To assess the postoperative outcomes of patients with rectal endometriosis managed by disc excision using transanal staplers.
Prospective study using data recorded in the CIRENDO database (NCT02294825).
University tertiary referral center.
A total of 111 consecutive patients managed between June 2009 and June 2016.
We performed rectal disc excision using two different transanal staplers:  the Contour Transtar stapler (the Rouen technique); and  the end to end anastomosis circular transanal stapler.
Main Outcomes Measure(s)
Pre- and postoperative digestive function was assessed using standardized gastrointestinal questionnaires: the Gastrointestinal Quality of Life Index and the Knowles-Eccersley-Scott Symptom Questionnaire.

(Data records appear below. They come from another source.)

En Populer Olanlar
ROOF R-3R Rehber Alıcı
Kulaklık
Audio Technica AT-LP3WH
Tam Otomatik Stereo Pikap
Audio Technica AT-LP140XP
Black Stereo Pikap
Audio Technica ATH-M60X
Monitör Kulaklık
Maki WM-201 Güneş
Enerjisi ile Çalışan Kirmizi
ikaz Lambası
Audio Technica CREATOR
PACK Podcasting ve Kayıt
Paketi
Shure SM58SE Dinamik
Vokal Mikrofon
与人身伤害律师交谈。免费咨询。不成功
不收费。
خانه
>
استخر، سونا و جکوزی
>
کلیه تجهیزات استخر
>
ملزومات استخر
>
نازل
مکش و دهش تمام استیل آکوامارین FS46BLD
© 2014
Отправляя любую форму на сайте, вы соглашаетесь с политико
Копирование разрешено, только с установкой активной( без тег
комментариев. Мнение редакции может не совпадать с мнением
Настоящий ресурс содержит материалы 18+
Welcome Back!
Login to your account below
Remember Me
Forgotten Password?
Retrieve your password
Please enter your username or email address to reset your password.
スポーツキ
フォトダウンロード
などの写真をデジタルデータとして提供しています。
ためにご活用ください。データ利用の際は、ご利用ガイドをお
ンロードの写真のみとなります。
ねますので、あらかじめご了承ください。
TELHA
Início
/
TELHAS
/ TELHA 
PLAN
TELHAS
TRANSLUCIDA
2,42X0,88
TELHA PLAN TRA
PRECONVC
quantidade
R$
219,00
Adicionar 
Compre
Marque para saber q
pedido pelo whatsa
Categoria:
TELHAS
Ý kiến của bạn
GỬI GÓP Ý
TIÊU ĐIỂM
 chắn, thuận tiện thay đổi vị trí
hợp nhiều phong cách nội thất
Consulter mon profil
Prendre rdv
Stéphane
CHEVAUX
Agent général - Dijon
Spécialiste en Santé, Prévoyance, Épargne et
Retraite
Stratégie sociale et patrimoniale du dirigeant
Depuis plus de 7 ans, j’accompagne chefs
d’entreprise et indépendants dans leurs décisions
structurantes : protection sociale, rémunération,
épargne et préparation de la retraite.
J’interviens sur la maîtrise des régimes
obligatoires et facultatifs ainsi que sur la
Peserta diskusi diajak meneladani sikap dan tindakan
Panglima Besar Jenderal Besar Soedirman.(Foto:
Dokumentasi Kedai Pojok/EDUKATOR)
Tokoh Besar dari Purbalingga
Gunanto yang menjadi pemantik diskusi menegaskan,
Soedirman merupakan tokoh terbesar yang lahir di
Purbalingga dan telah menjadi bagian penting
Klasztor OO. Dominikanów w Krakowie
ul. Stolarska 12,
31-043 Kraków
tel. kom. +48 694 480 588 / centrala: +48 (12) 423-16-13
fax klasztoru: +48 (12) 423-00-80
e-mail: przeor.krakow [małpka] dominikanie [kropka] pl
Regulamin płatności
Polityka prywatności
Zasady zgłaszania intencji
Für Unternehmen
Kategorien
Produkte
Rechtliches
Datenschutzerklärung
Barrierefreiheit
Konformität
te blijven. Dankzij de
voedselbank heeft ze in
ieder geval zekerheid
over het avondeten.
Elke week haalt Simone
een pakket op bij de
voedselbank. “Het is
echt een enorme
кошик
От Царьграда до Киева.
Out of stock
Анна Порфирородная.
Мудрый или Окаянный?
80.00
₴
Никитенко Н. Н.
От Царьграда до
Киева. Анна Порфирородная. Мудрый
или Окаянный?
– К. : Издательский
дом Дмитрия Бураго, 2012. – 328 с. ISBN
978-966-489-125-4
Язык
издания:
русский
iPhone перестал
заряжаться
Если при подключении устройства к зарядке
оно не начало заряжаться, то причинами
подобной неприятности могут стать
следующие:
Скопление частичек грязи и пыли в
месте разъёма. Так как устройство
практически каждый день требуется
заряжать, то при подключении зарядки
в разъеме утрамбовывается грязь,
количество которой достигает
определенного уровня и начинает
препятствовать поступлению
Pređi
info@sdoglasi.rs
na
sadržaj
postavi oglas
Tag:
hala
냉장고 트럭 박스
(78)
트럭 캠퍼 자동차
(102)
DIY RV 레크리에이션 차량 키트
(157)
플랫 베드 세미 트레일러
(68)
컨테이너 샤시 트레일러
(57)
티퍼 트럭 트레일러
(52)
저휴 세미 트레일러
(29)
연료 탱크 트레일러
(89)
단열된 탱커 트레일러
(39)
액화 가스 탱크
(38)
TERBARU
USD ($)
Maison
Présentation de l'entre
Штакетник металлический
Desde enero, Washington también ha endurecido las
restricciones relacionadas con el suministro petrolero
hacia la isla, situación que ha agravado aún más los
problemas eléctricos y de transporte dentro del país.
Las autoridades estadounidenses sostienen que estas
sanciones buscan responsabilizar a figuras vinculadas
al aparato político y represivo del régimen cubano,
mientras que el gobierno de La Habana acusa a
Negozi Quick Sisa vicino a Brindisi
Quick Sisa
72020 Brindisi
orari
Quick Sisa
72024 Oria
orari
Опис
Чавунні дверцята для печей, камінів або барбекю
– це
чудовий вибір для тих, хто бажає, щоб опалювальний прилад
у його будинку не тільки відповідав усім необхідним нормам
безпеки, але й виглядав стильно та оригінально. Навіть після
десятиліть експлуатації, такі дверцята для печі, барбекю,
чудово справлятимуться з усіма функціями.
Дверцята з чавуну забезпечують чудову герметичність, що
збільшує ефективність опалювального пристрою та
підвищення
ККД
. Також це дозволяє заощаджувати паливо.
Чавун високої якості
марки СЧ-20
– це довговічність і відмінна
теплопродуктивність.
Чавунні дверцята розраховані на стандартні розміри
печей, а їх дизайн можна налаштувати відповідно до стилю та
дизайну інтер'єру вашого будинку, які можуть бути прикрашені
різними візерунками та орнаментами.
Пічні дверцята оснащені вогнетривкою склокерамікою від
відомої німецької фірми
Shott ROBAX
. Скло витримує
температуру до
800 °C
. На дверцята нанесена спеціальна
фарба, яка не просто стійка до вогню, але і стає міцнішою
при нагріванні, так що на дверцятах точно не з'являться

The two staplers were used in 42 (37.8%) and 69 patients (62.2%), respectively. The largest diameter of specimens achieved was significantly higher using the Rouen technique (mean ± SD, 59 ± 11 mm vs. 36 ± 7 mm), which was used to remove nodules located lower in the rectum (5.5 ± 1.3 cm vs. 9.7 ± 2.5 cm) infiltrating more frequently the adjacent posterior vaginal wall (83.3% vs. 49.3%). Associated nodules involving sigmoid colon were managed by distinct procedures, either disc excision (2.7%) or segmental resection of sigmoid colon (9.9%). Postoperative values for the Gastrointestinal Quality of Life Index increased 1 and 3 years after the surgery, but improvement in constipation was not significant. The probability of pregnancy at 1 year after the arrest of medical treatment was 73.3% (95% confidence interval 54.9%–88.9%), with a majority of spontaneous conceptions.
Disc excision using transanal staplers is a valuable alternative to colorectal resection in selected patients presenting with rectal endometriosis, allowing for good preservation of rectal function.